UDDI registry software, including Infravio's Registry, SOA
Software's Service Manager and Systinet's Business Service
Registry, functions as the central intelligence hub through
which SOA services are cataloged, accessed and, in some cases,
managed (for more on Systinet's application, see "Systematic
Capitalization of SOA," page 26).
Manage and Secure
Last but not least is the ever-present need to manage and
secure the SOA. With hundreds of services waiting to be used,
you need a centralized management system through which all
available services can be monitored and, more important, secured.
Plenty of agent-based and agentless products enable management
of your SOA. Actional's SOAPStation, AmberPoint's Management
Foundation, Service-Level Manager and Exception Manager, Reactivity's
Gateway and SOA Software's Service Manager are among the most
popular options for managing services across the enterprise.

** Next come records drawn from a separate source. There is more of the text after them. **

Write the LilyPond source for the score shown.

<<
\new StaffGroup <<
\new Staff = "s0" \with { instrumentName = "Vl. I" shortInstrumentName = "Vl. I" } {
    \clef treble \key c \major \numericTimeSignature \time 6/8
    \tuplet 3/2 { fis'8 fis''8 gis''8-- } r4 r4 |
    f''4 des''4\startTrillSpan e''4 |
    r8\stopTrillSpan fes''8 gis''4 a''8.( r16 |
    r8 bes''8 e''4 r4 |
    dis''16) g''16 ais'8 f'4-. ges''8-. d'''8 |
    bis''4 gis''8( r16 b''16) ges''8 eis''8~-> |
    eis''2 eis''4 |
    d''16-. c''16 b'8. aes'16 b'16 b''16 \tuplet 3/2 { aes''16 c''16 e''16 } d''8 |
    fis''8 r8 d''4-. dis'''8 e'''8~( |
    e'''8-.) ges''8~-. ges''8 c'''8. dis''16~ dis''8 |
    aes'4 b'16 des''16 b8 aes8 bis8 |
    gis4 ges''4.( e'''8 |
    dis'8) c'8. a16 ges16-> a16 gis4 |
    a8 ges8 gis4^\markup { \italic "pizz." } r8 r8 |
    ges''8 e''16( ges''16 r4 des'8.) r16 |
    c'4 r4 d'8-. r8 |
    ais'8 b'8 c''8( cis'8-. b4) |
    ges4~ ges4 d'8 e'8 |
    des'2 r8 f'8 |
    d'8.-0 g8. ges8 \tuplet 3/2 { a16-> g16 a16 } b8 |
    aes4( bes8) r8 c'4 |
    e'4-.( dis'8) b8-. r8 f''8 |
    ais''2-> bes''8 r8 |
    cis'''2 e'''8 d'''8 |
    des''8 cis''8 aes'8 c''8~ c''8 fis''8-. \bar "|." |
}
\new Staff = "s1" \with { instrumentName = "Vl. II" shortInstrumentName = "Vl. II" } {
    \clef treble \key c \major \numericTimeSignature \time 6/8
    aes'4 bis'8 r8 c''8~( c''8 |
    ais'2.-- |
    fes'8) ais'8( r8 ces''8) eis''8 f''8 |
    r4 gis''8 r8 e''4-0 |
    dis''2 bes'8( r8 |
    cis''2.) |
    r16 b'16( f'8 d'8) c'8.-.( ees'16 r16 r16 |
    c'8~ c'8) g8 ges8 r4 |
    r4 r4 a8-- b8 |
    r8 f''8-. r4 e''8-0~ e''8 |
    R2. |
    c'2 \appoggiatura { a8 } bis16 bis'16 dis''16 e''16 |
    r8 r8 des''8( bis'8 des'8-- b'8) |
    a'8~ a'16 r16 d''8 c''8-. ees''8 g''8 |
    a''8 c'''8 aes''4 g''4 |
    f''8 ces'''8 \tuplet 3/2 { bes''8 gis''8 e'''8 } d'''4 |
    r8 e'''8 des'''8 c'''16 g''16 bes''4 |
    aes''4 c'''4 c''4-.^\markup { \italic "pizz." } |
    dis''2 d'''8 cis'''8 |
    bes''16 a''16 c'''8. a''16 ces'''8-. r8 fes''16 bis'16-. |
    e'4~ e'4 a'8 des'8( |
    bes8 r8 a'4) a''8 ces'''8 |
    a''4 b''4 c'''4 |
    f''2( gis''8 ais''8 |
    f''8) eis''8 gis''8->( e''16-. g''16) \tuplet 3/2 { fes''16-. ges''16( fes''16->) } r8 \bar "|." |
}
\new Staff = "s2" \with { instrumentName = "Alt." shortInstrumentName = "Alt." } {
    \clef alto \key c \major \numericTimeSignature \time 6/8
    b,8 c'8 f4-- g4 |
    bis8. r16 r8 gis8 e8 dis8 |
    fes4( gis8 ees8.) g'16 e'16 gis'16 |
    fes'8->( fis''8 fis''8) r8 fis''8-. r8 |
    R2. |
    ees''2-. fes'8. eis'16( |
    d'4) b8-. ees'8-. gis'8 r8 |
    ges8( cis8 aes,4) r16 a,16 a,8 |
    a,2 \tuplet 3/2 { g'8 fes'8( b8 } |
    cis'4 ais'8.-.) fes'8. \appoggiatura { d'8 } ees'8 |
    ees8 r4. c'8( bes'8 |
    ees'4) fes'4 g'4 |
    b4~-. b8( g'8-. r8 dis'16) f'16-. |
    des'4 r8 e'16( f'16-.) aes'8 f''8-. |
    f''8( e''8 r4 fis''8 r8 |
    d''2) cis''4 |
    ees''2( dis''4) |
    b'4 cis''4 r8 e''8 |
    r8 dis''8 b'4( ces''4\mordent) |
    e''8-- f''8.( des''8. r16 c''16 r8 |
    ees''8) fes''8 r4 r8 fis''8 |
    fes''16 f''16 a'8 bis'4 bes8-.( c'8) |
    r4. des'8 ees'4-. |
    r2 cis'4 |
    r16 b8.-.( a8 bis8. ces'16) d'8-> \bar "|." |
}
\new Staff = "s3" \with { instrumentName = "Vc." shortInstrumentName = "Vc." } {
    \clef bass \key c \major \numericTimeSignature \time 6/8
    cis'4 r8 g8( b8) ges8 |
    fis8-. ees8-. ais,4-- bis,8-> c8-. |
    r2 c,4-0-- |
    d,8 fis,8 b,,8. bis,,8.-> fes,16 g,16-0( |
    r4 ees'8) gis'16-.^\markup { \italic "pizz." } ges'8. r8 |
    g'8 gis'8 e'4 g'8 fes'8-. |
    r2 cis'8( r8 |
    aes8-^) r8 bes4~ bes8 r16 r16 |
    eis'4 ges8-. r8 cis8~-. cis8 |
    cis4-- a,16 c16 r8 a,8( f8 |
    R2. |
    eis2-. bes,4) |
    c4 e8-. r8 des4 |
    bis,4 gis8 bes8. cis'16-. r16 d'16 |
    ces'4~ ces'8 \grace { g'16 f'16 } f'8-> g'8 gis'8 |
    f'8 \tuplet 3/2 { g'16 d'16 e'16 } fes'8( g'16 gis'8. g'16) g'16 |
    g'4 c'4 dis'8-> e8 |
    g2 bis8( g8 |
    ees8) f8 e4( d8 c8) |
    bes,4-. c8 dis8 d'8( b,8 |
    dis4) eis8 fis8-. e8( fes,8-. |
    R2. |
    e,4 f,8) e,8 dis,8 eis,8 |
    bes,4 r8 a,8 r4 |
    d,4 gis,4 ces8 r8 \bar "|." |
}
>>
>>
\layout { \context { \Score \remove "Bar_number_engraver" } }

And Computer Associates (Unicenter) and Hewlett-Packard (OpenView)
both offer products for operational management and monitoring
of your SOA, but that's as far as they go.
Managing your SOA means monitoring the health of individual
services as well as the logging/auditing capabilities needed
to meet compliance requirements of Sarbanes-Oxley, California's
SB 1386, GLBA (Gramm-Leach-Bliley Act), HIPAA (Health Insurance
Portability and Accountability Act) and other laws. SOA management
software also eases deployment by automatically tracking down
elusive connectivity and interoperability problems via its
message-capture facilities, which far outstrip conventional
network-protocol capture tools.
You can secure your SOA with a general SOAP management product,
or separately, depending on your organization's specific needs.
NWC Inc., for example, would choose a single solution for
both security and management in light of financial considerations,
but a large organization could separate responsibility for
security and management. All products that provide security
and management features for SOA are currently full proxies,
and like IP, the more hops a request is required to traverse,
the more performance suffers.
Security software, such as DataPower's XS40, ForumSystems'
Sentry and XWall, Reactivity's Gateway and Sarvega's XML Guardian,
provides a single point of access through which all service
requests must traverse. Be sure to carefully consider how
you'll set up access to individual services.
The basic design of an SOA often groups services according
to a type of business object, such as inventory, and it presents
interfaces for both accessing and modifying the data. Having
access to the endpoint does not guarantee that an application,
or specific user should have access to all services, so you
must secure services on an individual basis.
It's possible to provide security through the application
server hosting the services, but this isn't feasible if your
business partners will be interacting with your SOA. An external
WebServices or XML security gateway is more flexible for providing
partner (or even consumer) access to your SOA without requiring
any heavy lifting for your application developers. And considering
SOA is all about loosely coupled systems, it makes more sense
to decouple the security and management functionality from
the services anyway.
Step By Step
How to Go SOA
1 Define SOA services across your organization. Determine
the services and specific business functions you need (collaborate
with business owners). You'll get the most out of your SOA
by ensuring the services apply to the widest possible business
uses.
2 Build your services. This will be time-consuming, but it
will bear fruit if your discovery process was thorough.
3 Catalog the services. If done in conjunction with Step
2, you can save lots of time. Registries, such as Systinet's
Business Service Registry, can monitor the application servers,
which run the services, and automatically add them to the
registry. This leaves you with only the mundane metadata tagging.
4 Manage and secure the services. Create default security
policies for your SOA services and modify them as needed for
business partners and users. Monitor service performance and
access daily: Operational statistics are important to showing
your ROI from reuse across the organization.